Excerpt to read:
On Tuesday I attempted to ride my bike 237 miles in one day and I still haven’t come up with a very good reason why. I had plenty of time to think about it, 16 hours to be exact. It wasn’t a race, it wasn’t part of a tour or a group ride or fundraiser. It was just a route through the mountains of Colorado that my friend and I arbitrarily came up with.
With minimal planning and almost no training (Cam was pretty much straight off the couch) we headed North out of Buena Vista in the pre-dawn hours after what felt like a quick nap. We had no support and would have to carry everything we needed: food, water, tubes, and rain gear. We weren’t going to be exploring some far off mountain range, in fact we would be going though some pretty well to do ski towns, but there were some pretty remote stretches of road in between and needed to be prepared. 7 miles in I ran over a piece of discarded truck tire and got my first flat of the ride. After I finished replacing the tube and got the tire re-seated the valve stem broke and just like that, I was down to my last tube. I had gone through more tubes in the first 25 minutes of our ride than I have in the last two years and 3000 miles of road riding. It was apparent early on that it was going to be true epic.
Independence Pass was our first of 4 major mountain passes and we quickly realized that the lack of oxygen was going to be one of the biggest challenges of the day. The rain that greeted us as we descended down into Aspen had held off longer than expected so we donned our gear and settled in for what looked to be a pretty wet day in the saddle. 7 hours and 90 miles in we pulled over in Carbondale to refuel before the longest and most difficult leg of our planned route. Cliff bars and Gu-packets were never going to cut it for an outing like this and we wanted some real sustenance. After we powered down full sized meatball subs we stopped in a used sporting goods shop to try and find a tube and some extra layers; even in July the mountain summits were colder than expected and we were now soaking wet. As much as I try not to be, I am a bit of a bike snob. I was riding a bike that is worth more than twice what my car is and wearing a kit that isn’t available to the public yet – taste I had acquired after working along side Cam for the past 3 summers. I never thought I would see the day when he would be so stoked to pull on a pair of used motorcycle rain pants, but we were willing to do whatever it took to stay warm and finish the ride.

Work to do:
(a) In the bike ride account, in which town did the two riders stop to refuel after 7 hours and 90 miles?
(b) Continue the bike ride account, picking up right after its final sentence.
None of the entries that come next are needed for the work on the bike ride account.

Dataset extract:

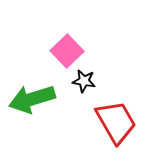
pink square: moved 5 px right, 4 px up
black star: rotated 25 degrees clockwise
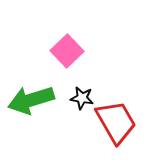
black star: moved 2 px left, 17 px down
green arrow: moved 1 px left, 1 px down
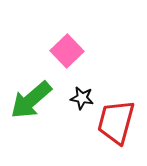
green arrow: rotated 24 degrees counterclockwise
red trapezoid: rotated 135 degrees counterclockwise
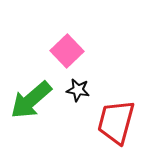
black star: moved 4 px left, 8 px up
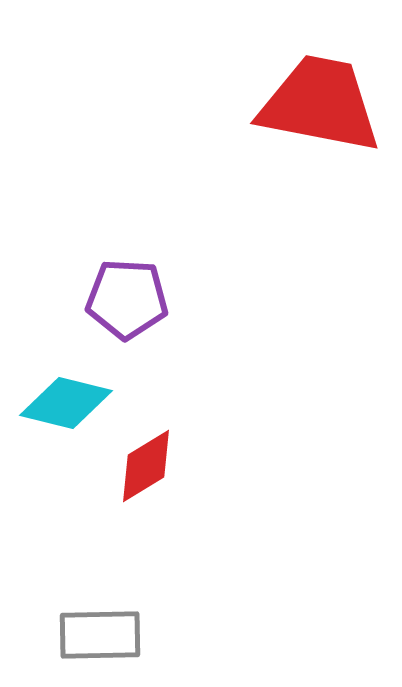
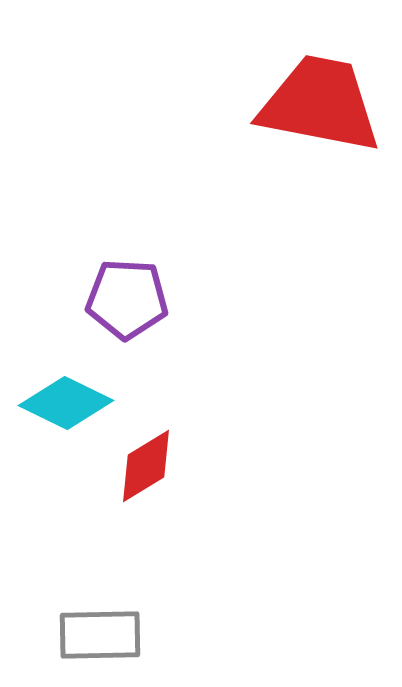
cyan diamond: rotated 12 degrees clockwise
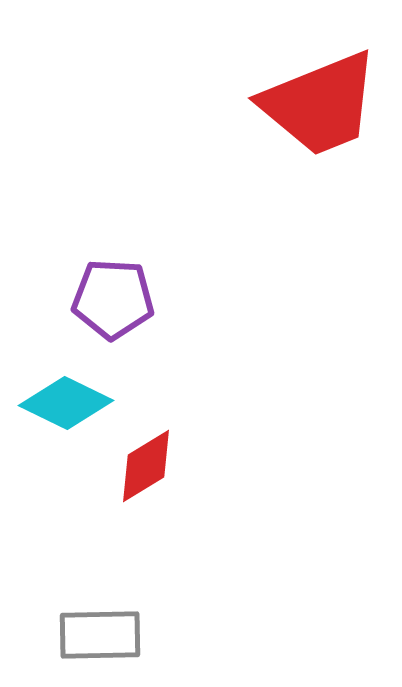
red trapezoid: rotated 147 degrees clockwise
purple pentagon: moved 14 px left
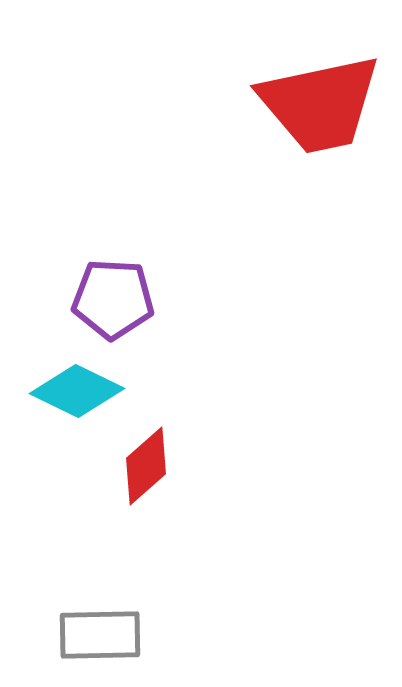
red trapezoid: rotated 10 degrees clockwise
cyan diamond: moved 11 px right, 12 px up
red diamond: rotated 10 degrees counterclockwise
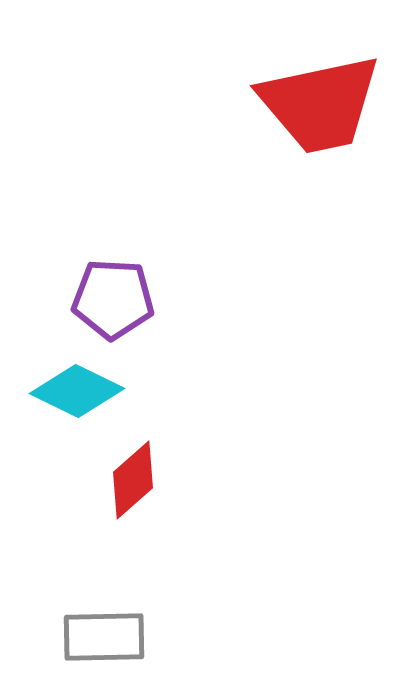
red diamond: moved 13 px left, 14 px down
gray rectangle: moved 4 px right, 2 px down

--

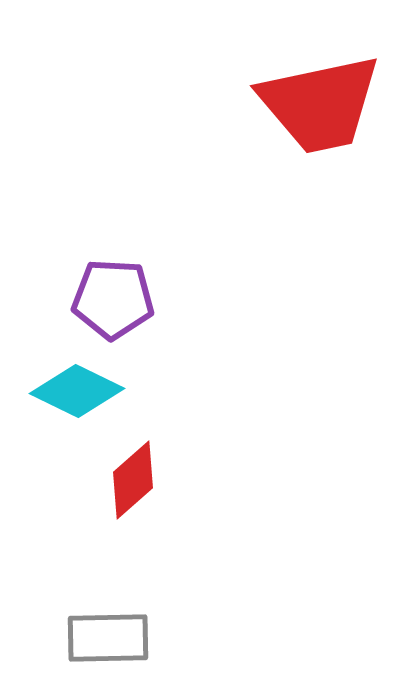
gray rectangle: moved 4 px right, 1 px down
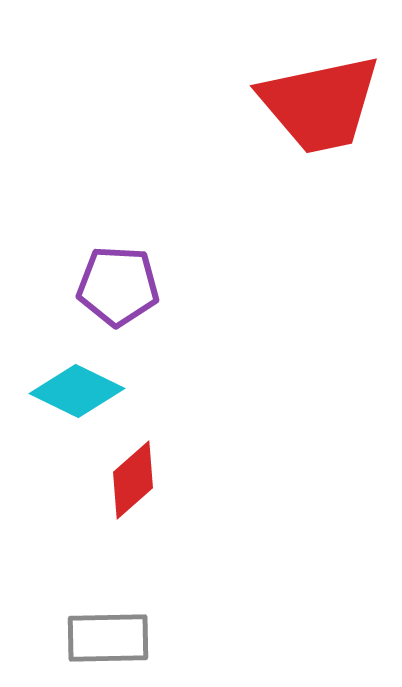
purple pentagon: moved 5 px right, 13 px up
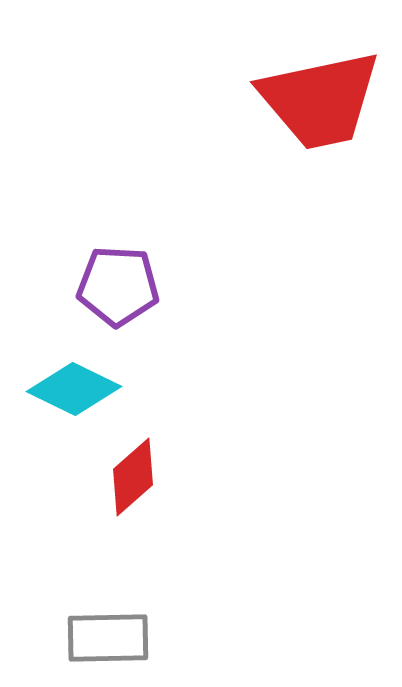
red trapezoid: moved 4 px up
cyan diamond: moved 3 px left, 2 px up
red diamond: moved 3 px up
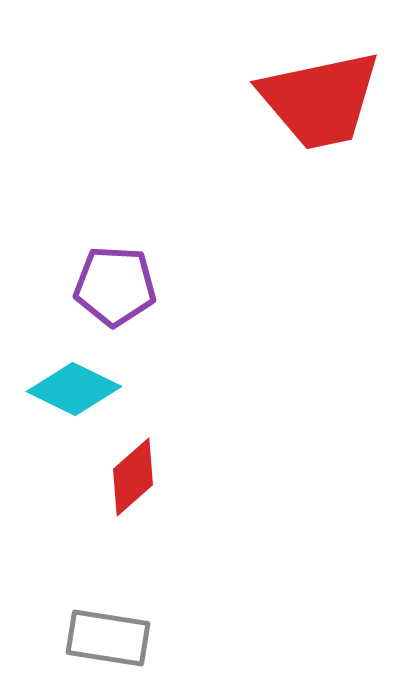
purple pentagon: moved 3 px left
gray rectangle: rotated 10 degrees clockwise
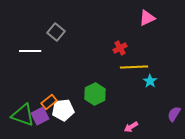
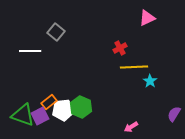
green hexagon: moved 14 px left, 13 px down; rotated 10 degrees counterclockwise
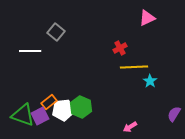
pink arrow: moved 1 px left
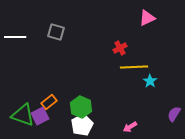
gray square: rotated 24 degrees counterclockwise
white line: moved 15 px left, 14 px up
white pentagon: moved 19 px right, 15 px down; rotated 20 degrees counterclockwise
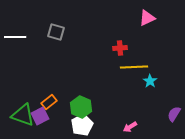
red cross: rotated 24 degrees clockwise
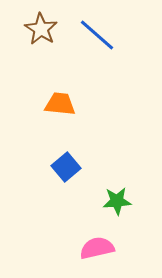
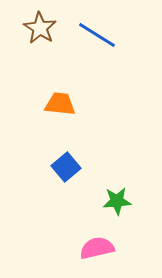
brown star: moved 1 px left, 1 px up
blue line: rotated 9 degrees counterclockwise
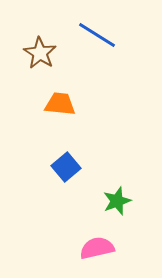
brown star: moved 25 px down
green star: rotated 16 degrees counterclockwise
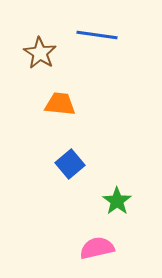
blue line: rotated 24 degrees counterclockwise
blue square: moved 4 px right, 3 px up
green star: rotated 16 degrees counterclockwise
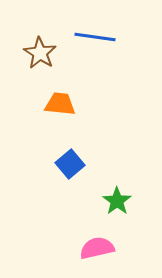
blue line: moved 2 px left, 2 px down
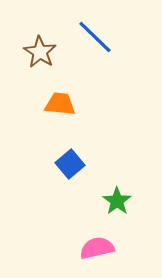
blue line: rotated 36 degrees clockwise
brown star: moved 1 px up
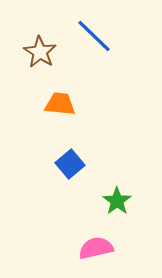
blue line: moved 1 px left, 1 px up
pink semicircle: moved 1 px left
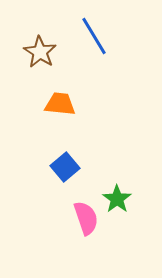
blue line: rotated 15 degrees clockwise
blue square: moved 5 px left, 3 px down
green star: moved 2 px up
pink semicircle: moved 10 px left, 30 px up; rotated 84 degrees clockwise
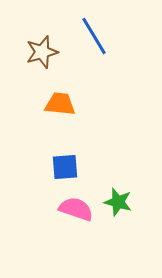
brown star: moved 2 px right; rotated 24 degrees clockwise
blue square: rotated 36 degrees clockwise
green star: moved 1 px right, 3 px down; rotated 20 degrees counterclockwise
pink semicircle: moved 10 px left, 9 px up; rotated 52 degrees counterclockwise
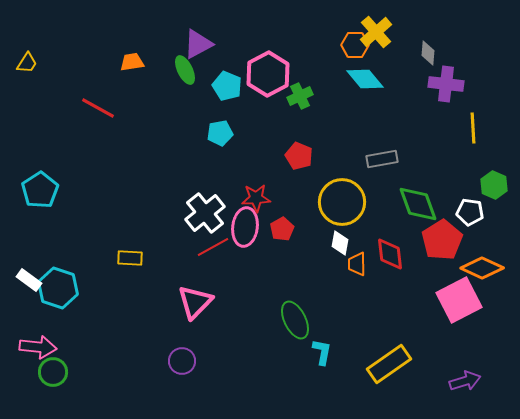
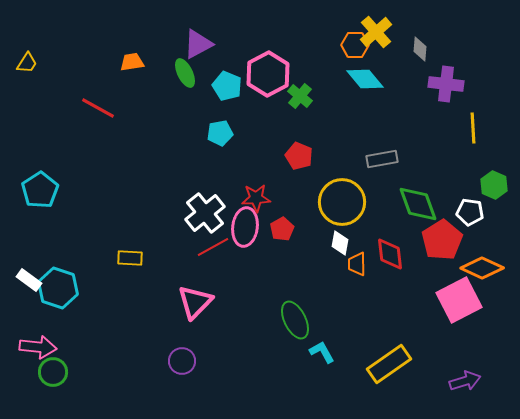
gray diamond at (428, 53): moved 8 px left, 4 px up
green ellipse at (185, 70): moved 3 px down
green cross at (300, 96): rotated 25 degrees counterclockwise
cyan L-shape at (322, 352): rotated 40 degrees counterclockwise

---

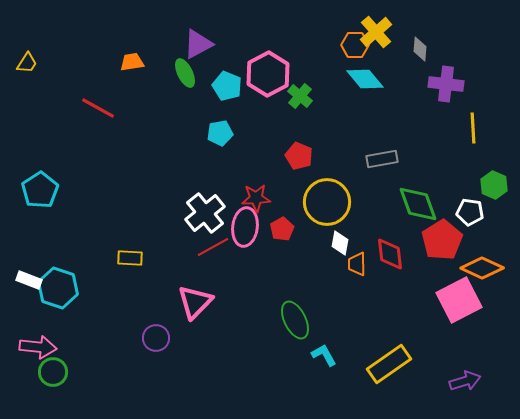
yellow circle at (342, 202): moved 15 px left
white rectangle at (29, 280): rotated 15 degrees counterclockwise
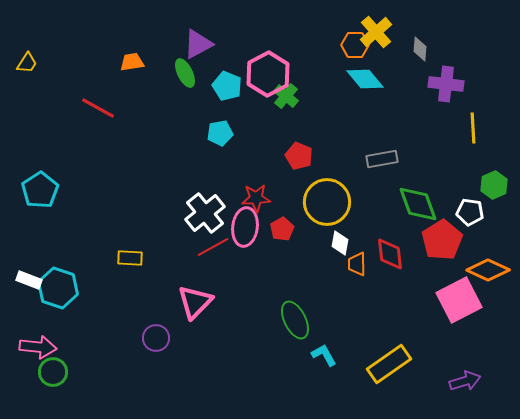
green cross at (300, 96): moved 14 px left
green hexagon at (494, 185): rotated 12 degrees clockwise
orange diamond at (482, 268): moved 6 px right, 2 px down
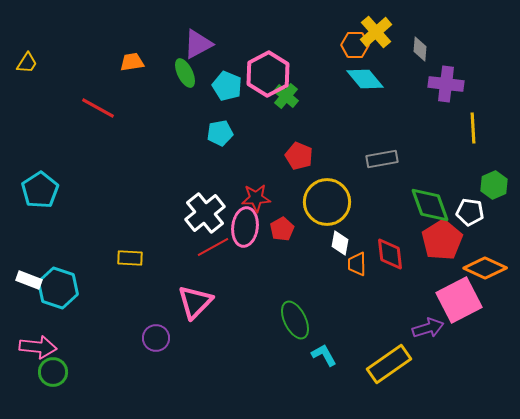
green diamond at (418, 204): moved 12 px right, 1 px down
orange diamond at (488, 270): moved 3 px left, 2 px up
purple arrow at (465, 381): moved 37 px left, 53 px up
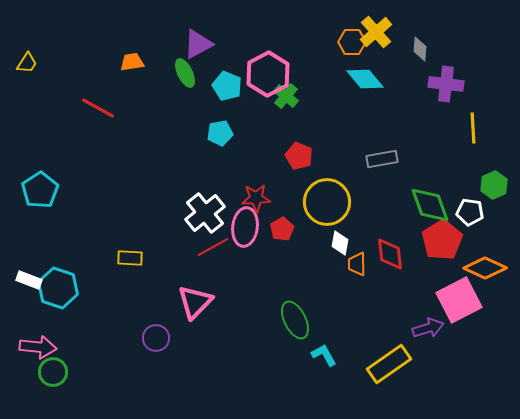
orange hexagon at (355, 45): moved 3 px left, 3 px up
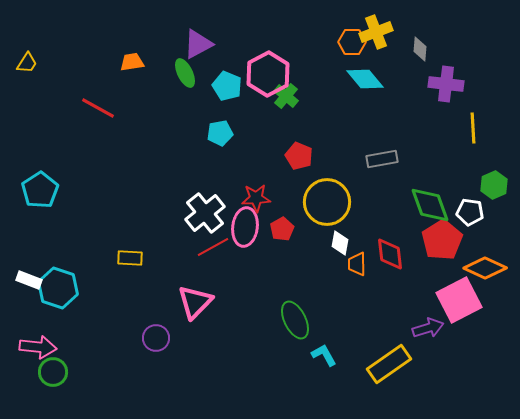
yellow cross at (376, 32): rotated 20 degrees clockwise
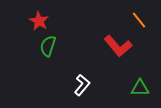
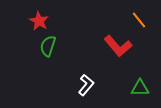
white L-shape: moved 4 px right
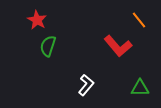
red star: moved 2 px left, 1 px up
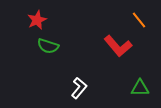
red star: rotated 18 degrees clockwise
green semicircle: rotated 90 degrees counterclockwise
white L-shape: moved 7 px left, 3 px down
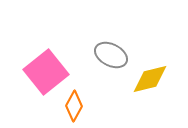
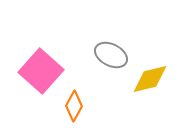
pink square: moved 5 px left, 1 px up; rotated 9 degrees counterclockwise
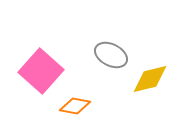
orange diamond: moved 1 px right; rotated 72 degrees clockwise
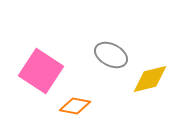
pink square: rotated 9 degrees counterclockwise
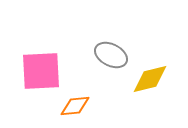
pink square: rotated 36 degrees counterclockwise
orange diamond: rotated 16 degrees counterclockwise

Answers below:
(a) Carbondale

(b)
The rain let off a bit as we rode south into the small town of Redstone and the mountains poked out from behind the low laying clouds. At this point we were around 115 miles in, just about half way, and our bodies were reminding us how hard this was actually going to be. I’ve lived in Colorado for almost 10 years now, Cam 3 times that, and we were both still easily amazed by the beauty of this incredible state. There were certainly easier routes we could have chosen, but we were reminded of why we had picked the hard way, there is something almost inexplicable about being out in these remote sections of nature with nothing more than a bike and your own two legs to get you there. That John Denver is most definitely not full of shit.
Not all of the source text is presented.